IQ regression from Terman data

A reader sent me a link to some data on regression from Eysenck's book The Structure and Measurement of Intelligence. (I actually own this book but had forgotten about these results!) Eysenck quotes from the Terman study:

1528 California children with IQs of 140 or higher were followed into adulthood in order to assess the importance of IQ in adult success and adjustment. The mean IQ of those that married and had children was 152; that of their spouses, 125. The mean IQ of this whole group of parents was 138.5. The mean IQ of 1571 of their children was 133.2, a little less than the parents and showing some regression to the mean.

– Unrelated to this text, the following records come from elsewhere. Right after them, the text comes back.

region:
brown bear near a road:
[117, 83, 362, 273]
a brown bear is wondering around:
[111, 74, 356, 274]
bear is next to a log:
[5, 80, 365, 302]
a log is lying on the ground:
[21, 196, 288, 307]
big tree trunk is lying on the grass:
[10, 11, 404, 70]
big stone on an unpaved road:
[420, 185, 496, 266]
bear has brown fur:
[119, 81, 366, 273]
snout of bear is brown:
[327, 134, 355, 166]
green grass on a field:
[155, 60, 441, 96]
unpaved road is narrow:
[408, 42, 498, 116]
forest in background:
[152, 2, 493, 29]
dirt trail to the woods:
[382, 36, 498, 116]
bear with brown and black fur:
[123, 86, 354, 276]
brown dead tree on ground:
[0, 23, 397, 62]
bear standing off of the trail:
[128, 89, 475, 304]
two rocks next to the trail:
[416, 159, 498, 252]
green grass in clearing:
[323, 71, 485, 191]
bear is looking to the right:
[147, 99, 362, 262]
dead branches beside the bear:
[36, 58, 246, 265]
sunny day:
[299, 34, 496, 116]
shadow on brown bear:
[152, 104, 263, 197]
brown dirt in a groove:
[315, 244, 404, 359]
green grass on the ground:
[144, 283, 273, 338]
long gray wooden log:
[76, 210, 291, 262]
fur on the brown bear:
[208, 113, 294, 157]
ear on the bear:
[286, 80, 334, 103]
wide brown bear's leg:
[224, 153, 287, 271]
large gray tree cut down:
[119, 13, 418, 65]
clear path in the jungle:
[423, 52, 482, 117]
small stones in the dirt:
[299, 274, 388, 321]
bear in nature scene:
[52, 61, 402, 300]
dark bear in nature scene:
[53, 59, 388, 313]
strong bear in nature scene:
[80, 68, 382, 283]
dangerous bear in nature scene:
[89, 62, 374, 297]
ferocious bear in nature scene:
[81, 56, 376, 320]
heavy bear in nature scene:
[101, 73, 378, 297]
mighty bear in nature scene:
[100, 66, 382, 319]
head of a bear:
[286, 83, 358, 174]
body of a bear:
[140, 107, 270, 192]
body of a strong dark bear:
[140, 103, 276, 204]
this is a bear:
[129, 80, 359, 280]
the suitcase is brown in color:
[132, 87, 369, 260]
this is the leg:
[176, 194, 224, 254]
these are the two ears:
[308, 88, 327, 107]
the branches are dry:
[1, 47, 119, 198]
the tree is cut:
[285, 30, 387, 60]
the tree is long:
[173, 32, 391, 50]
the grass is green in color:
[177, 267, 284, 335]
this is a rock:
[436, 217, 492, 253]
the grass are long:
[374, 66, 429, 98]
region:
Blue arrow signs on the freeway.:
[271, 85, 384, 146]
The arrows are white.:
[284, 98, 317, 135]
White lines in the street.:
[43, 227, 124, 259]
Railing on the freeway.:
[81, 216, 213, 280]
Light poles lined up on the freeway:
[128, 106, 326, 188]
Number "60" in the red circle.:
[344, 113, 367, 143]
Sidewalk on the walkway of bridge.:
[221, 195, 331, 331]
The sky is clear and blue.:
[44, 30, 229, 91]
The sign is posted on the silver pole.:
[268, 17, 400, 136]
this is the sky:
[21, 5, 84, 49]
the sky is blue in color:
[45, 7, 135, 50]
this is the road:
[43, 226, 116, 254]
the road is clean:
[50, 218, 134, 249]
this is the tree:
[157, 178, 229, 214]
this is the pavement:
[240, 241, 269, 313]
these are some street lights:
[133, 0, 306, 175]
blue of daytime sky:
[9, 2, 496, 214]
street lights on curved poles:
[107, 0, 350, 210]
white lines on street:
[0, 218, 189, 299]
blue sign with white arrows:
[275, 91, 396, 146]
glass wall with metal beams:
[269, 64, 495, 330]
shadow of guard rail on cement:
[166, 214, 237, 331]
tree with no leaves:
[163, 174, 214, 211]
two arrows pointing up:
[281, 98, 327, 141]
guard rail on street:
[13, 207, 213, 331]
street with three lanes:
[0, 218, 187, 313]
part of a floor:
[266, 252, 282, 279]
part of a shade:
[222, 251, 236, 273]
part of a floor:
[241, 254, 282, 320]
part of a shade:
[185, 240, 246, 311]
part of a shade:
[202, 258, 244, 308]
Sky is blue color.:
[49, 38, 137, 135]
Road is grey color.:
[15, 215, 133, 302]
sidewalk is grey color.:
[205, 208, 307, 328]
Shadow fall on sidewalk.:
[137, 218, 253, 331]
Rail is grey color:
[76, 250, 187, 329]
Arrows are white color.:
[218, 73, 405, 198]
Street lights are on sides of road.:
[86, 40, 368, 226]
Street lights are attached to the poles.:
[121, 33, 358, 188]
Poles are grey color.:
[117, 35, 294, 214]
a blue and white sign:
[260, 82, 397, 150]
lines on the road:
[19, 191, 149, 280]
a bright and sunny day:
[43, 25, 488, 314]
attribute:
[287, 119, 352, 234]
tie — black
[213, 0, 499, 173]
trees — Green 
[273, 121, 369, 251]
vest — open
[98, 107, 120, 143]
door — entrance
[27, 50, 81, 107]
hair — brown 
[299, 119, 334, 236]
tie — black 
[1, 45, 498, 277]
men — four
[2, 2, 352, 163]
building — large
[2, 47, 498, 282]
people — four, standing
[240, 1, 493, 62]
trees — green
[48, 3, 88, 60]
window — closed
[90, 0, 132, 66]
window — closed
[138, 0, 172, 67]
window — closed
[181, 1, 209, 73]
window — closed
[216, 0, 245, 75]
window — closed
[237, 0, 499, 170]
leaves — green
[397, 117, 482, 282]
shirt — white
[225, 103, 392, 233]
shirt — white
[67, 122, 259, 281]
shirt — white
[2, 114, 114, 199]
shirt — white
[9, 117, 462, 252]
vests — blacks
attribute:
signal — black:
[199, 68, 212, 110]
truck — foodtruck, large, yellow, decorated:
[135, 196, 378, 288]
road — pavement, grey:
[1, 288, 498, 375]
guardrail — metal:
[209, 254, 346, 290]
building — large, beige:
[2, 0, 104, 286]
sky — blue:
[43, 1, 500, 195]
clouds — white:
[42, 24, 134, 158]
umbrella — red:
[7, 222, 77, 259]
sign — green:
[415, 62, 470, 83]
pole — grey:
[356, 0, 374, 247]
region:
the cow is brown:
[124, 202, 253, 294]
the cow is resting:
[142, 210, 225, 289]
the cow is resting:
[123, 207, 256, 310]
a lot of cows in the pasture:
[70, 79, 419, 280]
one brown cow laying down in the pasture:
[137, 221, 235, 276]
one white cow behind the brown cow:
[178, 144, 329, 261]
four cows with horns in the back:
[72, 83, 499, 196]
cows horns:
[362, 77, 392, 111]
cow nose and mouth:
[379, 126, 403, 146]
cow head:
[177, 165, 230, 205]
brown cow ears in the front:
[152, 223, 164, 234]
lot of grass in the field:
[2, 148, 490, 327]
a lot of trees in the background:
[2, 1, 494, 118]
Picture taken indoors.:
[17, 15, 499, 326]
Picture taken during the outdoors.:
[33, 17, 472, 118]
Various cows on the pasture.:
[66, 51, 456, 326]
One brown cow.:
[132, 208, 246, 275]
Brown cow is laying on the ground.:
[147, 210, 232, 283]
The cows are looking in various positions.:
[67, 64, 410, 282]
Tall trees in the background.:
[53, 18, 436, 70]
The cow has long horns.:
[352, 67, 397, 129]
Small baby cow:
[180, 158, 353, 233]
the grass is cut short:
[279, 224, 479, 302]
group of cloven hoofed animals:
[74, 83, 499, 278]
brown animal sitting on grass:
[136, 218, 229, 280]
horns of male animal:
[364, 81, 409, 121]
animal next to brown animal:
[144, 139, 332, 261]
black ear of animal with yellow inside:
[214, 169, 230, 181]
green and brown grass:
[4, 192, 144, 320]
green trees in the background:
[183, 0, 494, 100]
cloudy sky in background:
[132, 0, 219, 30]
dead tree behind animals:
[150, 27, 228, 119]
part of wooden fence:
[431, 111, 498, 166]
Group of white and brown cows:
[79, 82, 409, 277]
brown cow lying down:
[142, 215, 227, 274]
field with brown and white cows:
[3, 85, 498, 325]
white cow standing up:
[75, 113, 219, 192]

These results show very little regression -- less than would be predicted from the estimates given in my earlier post. However, I suspect a correction needs to be applied as the Terman study was done before the Flynn Effect was understood. If the same version of the Stanford Binet was used on the parents and children, without Flynn re-norming, then the children were not as exceptional as implied by the 133 average given above. If we take the Flynn Effect in mid-20th century America to be about 10 points per generation (this is just a rough guess), then the 133 should be corrected to about 123, and is pretty consistent with the estimate I gave of: 100 + .6(38.5) = 123, which assumes narrow sense heritability h^2 = .6.

The discussion by Eysenck uses higher heritability numbers (note the non-negligible V_CE = variance due to common environment). If the Terman study used re-normed tests then their data would be evidence for much less regression than in my estimates.